Jetzt legt der Bewertungsausschuss zum 1. April 2019 nach. Weil die Anzahl der abgerechneten Vorabklärungen der überweisenden Hausärzte (Nr. 30980) deutlich höher ausfiel als die der übermittelten Vorabklärungen von geriatrischen Institutsambulanzen nach Nr. 30981, wird nun eine Art Facharztvorbehalt eingebaut. Begründet wird das auch damit, dass mehr Leistungen fürs Einleiten und Koordinieren von Therapiemaßnahmen nach Nr. 30988 zum Ansatz kamen, als weiterführende geriatrische Assessments nach Nr. 30984 abgerechnet wurden.

Koordinierungszuschlag nach weiterführendem Assessment

Vorabklärungsgespräche nach den Nrn. 30980 und 30981 müssen nunmehr entsprechend dem obligaten Leistungsinhalt zwischen dem überweisenden Arzt und dem geriatrisch spezialisierten Arzt erfolgen und für die Berechnungsfähigkeit der Nr. 30988 wird die vorherige Durchführung der Nr. 30984 vorausgesetzt.
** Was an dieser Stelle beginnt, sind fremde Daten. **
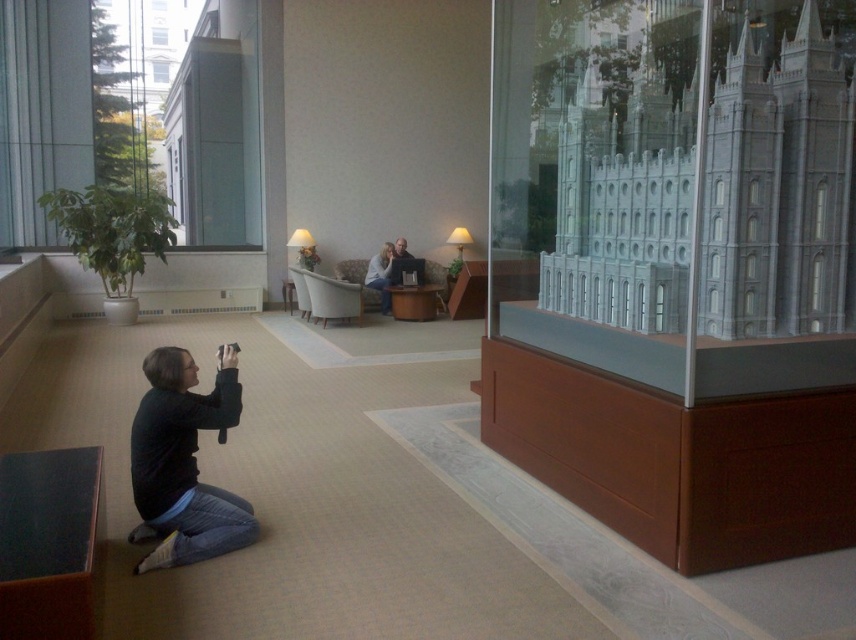
Question: Among these points, which one is nearest to the camera?

Choices:
 (A) (370, 262)
 (B) (150, 390)

Answer: (B)

Question: Observing the image, what is the correct spatial positioning of black fabric squat at lower left in reference to light brown leather couch at center?

Choices:
 (A) left
 (B) right

Answer: (A)

Question: Does black fabric squat at lower left have a larger size compared to light brown leather couch at center?

Choices:
 (A) yes
 (B) no

Answer: (B)

Question: Which point appears closest to the camera in this image?

Choices:
 (A) (379, 248)
 (B) (150, 376)

Answer: (B)

Question: Among these points, which one is farthest from the camera?

Choices:
 (A) (214, 528)
 (B) (389, 294)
Konkret bedeutet dies: Wenn man einen Patienten hat, der einer besonderen geriatrischen Diagnostik und Behandlung bedarf, muss man sich zunächst mit einem geriatrisch spezialisierten Arzt in Verbindung setzen. Dafür kann die Nr. 30980 berechnet werden. Dies ist aber nur möglich, wenn der „Geriatriespezia­list“ die Nr. 30981 abrechnet. Geht der Patient danach zu diesem Spezialisten, kann dieser die Nr. 30984 (ggf. auch die Nrn. 30985/30986) berechnen. Kommt der Patient dann von dort mit einer „Empfehlungslatte“ an therapeutischen Maßnahmen zurück, kann der Hausarzt die Nr. 30988 ansetzen. Schilda lässt grüßen!